History shows strange things when truly viewed as history should be viewed, free of bias and free of the emotion of the time as well as ideals enhanced and overly idealized by time, distance and politics. President Kennedy and his brother Bobby Kennedy, who were and are loved and beloved by so many today, have been given a pass for many things, including resisting MLK, trying to keep him under control, and only reluctantly allowed some of his activities.

Fortunately, their acceptance of the times, their enabling of inhuman discrimination failed, falling to the enormity of MLK. They had to be pressured to allow events to proceed, including some events which ended in tragedy but all contributed to creating the successes measured in law and policy changes and public awareness necessary to move us belatedly ahead. Not all hearts followed.

Today, we need to find a way to apply the MLK spirit to all human conflicts, not just racial ones, but also religious conflicts, economic class conflicts and ideological conflicts.

Do we have an MLK today? Probably not, for today even MLK would be reduced in stature, taken down or so slowed by politics and the public media including bloggers. His pecadillos would be front page scandal, making his achievements more difficult today than they were then.
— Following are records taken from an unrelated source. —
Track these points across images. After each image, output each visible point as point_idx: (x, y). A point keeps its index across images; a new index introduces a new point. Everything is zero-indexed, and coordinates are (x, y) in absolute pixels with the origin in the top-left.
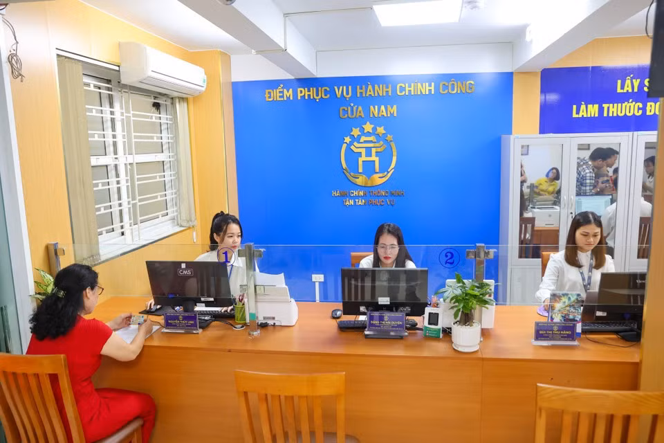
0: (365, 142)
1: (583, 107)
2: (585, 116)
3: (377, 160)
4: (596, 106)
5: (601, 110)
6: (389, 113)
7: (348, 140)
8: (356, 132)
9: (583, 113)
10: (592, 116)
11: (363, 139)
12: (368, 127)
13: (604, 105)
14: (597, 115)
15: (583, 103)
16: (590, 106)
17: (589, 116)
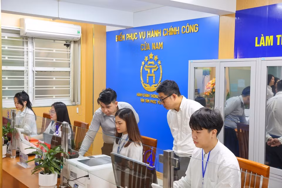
0: (150, 64)
1: (262, 38)
2: (264, 45)
3: (154, 75)
4: (272, 37)
5: (275, 40)
6: (159, 47)
7: (143, 63)
8: (146, 59)
9: (262, 43)
10: (269, 45)
11: (149, 62)
12: (151, 56)
13: (277, 36)
14: (272, 44)
15: (262, 35)
16: (267, 37)
17: (266, 45)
Some progress, huh?

There Are 3 Responses So Far. »

  1. Well written!

  2. Interesting! I was unaware that JFK was unsupportive of MLK and his efforts. Goes to show you that not all truths are written in textbooks. I was not alive at the time of the civil rights movement so I must rely on the word of those who were. It would be nice to hear the whole unbiased story of all historical events!

  3. It was not that Kennedy was totally unsympathetic to King and others at that time. It was more that he pulled his punches and deferred to the White Democratic Southern Caucus powers. He did not want a confrontation or reputation like Ike got when he sent federal troops into Little Rock a few years earlier. He did not want bad press here or overseas, so he encouraged the blacks to continue to settle for small steps. The testament to King and others is that they persisted and drug the President and his brother Attorney General along when they did not want to move so fast for political reasons. Nothing new, it is just that these things do not get much light of day and most modern day JFK worshipers have no interest in these details.